◆ Task details
All lines below must be repeated exactly, with the pictures omitted.

Image and design file data:
■ ■ ■ ■ ■

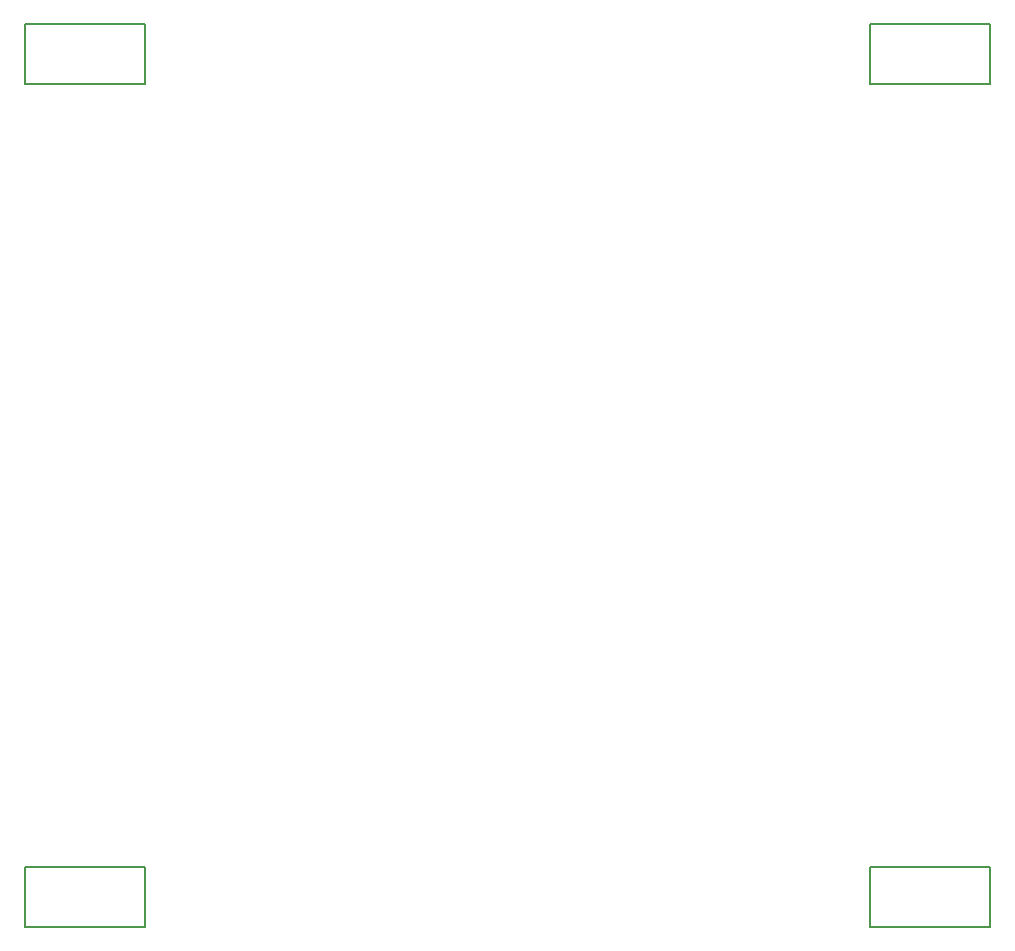
<source format=gbo>
G04*
G04 #@! TF.GenerationSoftware,Altium Limited,Altium Designer,18.1.11 (251)*
G04*
G04 Layer_Color=32896*
%FSLAX24Y24*%
%MOIN*%
G70*
G01*
G75*
%ADD10C,0.0079*%
D10*
X130587Y143524D02*
Y145524D01*
X126587Y143524D02*
X130587D01*
X126587D02*
Y145524D01*
X130587D01*
X158745Y143524D02*
Y145524D01*
X154745Y143524D02*
X158745D01*
X154745D02*
Y145524D01*
X158745D01*
X130587Y171635D02*
Y173635D01*
X126587Y171635D02*
X130587D01*
X126587D02*
Y173635D01*
X130587D01*
X158745Y171635D02*
Y173635D01*
X154745Y171635D02*
X158745D01*
X154745D02*
Y173635D01*
X158745D01*
M02*

</source>
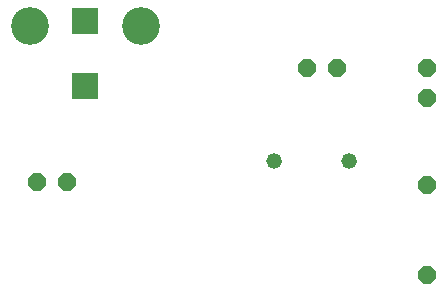
<source format=gbs>
G75*
%MOIN*%
%OFA0B0*%
%FSLAX25Y25*%
%IPPOS*%
%LPD*%
%AMOC8*
5,1,8,0,0,1.08239X$1,22.5*
%
%ADD10OC8,0.06000*%
%ADD11R,0.09068X0.09068*%
%ADD12C,0.12611*%
%ADD13C,0.05200*%
D10*
X0020000Y0059000D03*
X0030000Y0059000D03*
X0110000Y0097000D03*
X0120000Y0097000D03*
X0150000Y0097000D03*
X0150000Y0087000D03*
X0150000Y0058000D03*
X0150000Y0028000D03*
D11*
X0036000Y0091173D03*
X0036000Y0112827D03*
D12*
X0017496Y0111016D03*
X0054504Y0111016D03*
D13*
X0099000Y0066000D03*
X0124000Y0066000D03*
M02*

</source>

■ ■ ■ ■ ■

◆ Written answer
<source format=gbo>
G04*
G04 #@! TF.GenerationSoftware,Altium Limited,Altium Designer,18.1.11 (251)*
G04*
G04 Layer_Color=32896*
%FSLAX24Y24*%
%MOIN*%
G70*
G01*
G75*
%ADD10C,0.0079*%
D10*
X130587Y143524D02*
Y145524D01*
X126587Y143524D02*
X130587D01*
X126587D02*
Y145524D01*
X130587D01*
X158745Y143524D02*
Y145524D01*
X154745Y143524D02*
X158745D01*
X154745D02*
Y145524D01*
X158745D01*
X130587Y171635D02*
Y173635D01*
X126587Y171635D02*
X130587D01*
X126587D02*
Y173635D01*
X130587D01*
X158745Y171635D02*
Y173635D01*
X154745Y171635D02*
X158745D01*
X154745D02*
Y173635D01*
X158745D01*
M02*

</source>
<source format=gbs>
G75*
%MOIN*%
%OFA0B0*%
%FSLAX25Y25*%
%IPPOS*%
%LPD*%
%AMOC8*
5,1,8,0,0,1.08239X$1,22.5*
%
%ADD10OC8,0.06000*%
%ADD11R,0.09068X0.09068*%
%ADD12C,0.12611*%
%ADD13C,0.05200*%
D10*
X0020000Y0059000D03*
X0030000Y0059000D03*
X0110000Y0097000D03*
X0120000Y0097000D03*
X0150000Y0097000D03*
X0150000Y0087000D03*
X0150000Y0058000D03*
X0150000Y0028000D03*
D11*
X0036000Y0091173D03*
X0036000Y0112827D03*
D12*
X0017496Y0111016D03*
X0054504Y0111016D03*
D13*
X0099000Y0066000D03*
X0124000Y0066000D03*
M02*

</source>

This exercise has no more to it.